| The problem |
Lift out, unaltered, the lines of the material below between the line holding "PCI串列通訊卡 RS-232" and the line holding "partage sur les réseaux sociaux. Ils peuvent", counting both.

━━━━━━━━━━━━━━━━━━━━━━━━━━━━━━

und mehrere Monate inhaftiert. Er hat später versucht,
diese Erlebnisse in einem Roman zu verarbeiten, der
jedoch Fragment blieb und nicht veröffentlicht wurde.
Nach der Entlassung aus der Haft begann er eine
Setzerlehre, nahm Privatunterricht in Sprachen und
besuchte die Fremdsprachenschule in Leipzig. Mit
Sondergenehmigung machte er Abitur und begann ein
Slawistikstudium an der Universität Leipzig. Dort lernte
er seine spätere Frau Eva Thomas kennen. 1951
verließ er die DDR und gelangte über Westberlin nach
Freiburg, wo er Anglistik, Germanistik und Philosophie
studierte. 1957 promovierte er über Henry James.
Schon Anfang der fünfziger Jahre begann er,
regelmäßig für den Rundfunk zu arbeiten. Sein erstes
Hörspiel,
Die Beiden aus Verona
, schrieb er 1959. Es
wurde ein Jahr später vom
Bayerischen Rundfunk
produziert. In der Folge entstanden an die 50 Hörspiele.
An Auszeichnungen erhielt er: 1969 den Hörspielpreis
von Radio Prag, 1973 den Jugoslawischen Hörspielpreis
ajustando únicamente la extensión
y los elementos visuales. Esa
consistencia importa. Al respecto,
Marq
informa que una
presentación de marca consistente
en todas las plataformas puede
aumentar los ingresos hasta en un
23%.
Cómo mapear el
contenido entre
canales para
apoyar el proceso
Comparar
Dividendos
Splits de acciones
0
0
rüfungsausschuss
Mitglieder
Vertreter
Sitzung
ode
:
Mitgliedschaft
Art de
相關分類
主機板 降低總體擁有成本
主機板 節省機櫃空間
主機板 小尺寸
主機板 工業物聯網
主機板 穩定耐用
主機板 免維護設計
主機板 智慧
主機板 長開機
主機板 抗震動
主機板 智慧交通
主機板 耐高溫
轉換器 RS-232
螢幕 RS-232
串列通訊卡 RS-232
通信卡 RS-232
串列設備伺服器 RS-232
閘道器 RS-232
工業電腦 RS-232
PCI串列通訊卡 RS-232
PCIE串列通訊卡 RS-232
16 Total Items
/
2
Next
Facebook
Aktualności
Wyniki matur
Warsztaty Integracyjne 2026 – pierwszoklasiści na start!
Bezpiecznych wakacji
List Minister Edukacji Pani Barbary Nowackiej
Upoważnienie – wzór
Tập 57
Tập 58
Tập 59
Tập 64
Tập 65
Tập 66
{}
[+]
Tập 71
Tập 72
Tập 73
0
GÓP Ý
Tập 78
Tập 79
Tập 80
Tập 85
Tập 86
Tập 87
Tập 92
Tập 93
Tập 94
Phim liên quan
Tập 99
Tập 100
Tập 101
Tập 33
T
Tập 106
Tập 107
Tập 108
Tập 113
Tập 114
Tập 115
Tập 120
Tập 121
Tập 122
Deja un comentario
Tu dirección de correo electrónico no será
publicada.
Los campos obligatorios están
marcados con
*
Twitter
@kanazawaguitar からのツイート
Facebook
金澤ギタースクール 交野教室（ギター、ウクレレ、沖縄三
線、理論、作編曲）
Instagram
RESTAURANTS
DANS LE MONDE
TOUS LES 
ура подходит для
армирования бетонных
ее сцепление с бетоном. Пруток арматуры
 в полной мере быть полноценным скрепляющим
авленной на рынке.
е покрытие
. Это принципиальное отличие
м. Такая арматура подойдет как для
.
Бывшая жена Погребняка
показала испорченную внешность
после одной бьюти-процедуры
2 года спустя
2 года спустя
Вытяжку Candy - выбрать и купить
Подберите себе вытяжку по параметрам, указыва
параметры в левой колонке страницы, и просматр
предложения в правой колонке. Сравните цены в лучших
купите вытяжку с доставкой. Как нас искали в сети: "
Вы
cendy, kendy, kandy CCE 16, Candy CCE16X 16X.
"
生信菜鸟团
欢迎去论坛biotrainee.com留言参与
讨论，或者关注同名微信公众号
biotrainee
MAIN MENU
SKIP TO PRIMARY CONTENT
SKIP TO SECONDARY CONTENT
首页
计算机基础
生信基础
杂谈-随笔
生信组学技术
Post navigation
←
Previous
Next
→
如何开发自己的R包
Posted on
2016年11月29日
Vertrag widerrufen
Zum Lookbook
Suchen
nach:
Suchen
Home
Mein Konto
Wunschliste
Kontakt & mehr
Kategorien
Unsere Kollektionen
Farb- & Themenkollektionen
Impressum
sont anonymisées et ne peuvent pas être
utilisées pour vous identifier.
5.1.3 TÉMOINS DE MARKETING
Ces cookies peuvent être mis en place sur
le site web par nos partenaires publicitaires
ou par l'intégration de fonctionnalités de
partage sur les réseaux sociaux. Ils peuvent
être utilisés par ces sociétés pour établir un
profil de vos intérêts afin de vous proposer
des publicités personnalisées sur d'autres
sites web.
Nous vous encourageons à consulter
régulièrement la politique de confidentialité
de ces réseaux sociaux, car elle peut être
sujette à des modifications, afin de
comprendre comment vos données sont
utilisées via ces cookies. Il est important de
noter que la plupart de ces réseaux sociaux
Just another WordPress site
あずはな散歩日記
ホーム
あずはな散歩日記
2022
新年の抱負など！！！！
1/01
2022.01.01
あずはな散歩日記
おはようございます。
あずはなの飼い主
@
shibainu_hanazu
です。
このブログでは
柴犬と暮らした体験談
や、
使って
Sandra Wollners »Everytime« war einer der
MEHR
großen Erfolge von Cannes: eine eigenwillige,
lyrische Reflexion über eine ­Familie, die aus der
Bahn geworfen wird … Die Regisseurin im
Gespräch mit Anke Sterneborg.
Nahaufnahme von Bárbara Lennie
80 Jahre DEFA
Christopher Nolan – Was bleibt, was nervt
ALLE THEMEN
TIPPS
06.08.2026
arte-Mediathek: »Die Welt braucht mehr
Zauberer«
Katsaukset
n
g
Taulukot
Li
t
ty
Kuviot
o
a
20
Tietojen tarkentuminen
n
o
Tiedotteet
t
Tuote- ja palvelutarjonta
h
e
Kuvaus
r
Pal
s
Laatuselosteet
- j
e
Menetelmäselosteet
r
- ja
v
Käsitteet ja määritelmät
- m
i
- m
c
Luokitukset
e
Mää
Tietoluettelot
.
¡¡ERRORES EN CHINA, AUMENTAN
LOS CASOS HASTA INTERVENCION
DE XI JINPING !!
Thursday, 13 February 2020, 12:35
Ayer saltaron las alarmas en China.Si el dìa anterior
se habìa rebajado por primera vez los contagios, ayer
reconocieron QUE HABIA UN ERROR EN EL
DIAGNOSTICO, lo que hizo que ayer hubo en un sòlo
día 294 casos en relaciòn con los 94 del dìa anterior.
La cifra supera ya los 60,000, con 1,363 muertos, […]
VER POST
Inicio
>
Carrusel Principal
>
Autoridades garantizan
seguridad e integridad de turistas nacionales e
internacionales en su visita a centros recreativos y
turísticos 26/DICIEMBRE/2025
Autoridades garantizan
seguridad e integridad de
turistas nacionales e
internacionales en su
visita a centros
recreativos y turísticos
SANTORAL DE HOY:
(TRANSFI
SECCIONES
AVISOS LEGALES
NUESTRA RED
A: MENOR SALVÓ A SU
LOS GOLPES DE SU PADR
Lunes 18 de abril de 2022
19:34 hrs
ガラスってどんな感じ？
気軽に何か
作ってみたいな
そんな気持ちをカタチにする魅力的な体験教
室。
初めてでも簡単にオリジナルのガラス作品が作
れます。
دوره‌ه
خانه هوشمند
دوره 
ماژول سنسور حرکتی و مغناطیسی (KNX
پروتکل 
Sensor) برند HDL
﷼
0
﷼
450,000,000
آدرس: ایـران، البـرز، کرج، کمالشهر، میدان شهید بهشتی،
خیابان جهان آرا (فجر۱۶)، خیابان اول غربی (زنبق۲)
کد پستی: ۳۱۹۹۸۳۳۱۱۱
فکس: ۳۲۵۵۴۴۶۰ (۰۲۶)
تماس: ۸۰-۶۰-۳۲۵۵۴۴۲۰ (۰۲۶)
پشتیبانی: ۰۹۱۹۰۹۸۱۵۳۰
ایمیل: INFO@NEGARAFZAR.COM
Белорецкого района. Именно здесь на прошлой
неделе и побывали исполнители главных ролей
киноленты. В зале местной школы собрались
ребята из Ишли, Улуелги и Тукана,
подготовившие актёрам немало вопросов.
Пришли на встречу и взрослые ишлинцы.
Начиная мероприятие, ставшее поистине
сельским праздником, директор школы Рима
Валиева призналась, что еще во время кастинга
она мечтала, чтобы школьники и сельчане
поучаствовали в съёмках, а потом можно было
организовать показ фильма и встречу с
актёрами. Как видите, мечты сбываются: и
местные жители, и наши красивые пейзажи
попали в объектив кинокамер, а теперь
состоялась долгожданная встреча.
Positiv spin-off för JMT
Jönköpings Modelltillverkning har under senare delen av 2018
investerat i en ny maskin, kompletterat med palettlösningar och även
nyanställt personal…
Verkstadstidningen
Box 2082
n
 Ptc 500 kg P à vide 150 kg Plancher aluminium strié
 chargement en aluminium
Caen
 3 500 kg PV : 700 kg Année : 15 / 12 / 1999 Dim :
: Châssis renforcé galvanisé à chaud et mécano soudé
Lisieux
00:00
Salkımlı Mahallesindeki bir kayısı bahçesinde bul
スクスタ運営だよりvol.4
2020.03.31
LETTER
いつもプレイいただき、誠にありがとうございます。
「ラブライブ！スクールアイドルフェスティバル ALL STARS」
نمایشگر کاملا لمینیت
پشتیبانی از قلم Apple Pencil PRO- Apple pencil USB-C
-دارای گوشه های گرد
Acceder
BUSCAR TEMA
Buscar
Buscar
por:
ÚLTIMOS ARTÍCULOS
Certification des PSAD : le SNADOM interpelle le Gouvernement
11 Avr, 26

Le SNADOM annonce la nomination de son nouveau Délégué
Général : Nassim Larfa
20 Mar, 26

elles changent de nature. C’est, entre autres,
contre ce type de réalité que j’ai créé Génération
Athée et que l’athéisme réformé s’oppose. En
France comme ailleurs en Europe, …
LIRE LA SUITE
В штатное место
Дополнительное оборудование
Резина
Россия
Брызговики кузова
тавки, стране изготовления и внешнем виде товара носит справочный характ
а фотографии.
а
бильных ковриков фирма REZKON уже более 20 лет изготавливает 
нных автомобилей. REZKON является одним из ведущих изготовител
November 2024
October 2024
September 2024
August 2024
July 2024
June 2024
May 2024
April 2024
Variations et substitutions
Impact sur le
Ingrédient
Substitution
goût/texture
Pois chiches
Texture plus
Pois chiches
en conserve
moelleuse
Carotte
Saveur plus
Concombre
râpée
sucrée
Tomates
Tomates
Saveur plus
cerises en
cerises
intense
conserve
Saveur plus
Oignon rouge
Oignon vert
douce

━━━━━━━━━━━━━━━━━━━━━━━━━━━━━━

| Reply to the exercise |
PCI串列通訊卡 RS-232
PCIE串列通訊卡 RS-232
16 Total Items
/
2
Next
Facebook
Aktualności
Wyniki matur
Warsztaty Integracyjne 2026 – pierwszoklasiści na start!
Bezpiecznych wakacji
List Minister Edukacji Pani Barbary Nowackiej
Upoważnienie – wzór
Tập 57
Tập 58
Tập 59
Tập 64
Tập 65
Tập 66
{}
[+]
Tập 71
Tập 72
Tập 73
0
GÓP Ý
Tập 78
Tập 79
Tập 80
Tập 85
Tập 86
Tập 87
Tập 92
Tập 93
Tập 94
Phim liên quan
Tập 99
Tập 100
Tập 101
Tập 33
T
Tập 106
Tập 107
Tập 108
Tập 113
Tập 114
Tập 115
Tập 120
Tập 121
Tập 122
Deja un comentario
Tu dirección de correo electrónico no será
publicada.
Los campos obligatorios están
marcados con
*
Twitter
@kanazawaguitar からのツイート
Facebook
金澤ギタースクール 交野教室（ギター、ウクレレ、沖縄三
線、理論、作編曲）
Instagram
RESTAURANTS
DANS LE MONDE
TOUS LES 
ура подходит для
армирования бетонных
ее сцепление с бетоном. Пруток арматуры
 в полной мере быть полноценным скрепляющим
авленной на рынке.
е покрытие
. Это принципиальное отличие
м. Такая арматура подойдет как для
.
Бывшая жена Погребняка
показала испорченную внешность
после одной бьюти-процедуры
2 года спустя
2 года спустя
Вытяжку Candy - выбрать и купить
Подберите себе вытяжку по параметрам, указыва
параметры в левой колонке страницы, и просматр
предложения в правой колонке. Сравните цены в лучших
купите вытяжку с доставкой. Как нас искали в сети: "
Вы
cendy, kendy, kandy CCE 16, Candy CCE16X 16X.
"
生信菜鸟团
欢迎去论坛biotrainee.com留言参与
讨论，或者关注同名微信公众号
biotrainee
MAIN MENU
SKIP TO PRIMARY CONTENT
SKIP TO SECONDARY CONTENT
首页
计算机基础
生信基础
杂谈-随笔
生信组学技术
Post navigation
←
Previous
Next
→
如何开发自己的R包
Posted on
2016年11月29日
Vertrag widerrufen
Zum Lookbook
Suchen
nach:
Suchen
Home
Mein Konto
Wunschliste
Kontakt & mehr
Kategorien
Unsere Kollektionen
Farb- & Themenkollektionen
Impressum
sont anonymisées et ne peuvent pas être
utilisées pour vous identifier.
5.1.3 TÉMOINS DE MARKETING
Ces cookies peuvent être mis en place sur
le site web par nos partenaires publicitaires
ou par l'intégration de fonctionnalités de
partage sur les réseaux sociaux. Ils peuvent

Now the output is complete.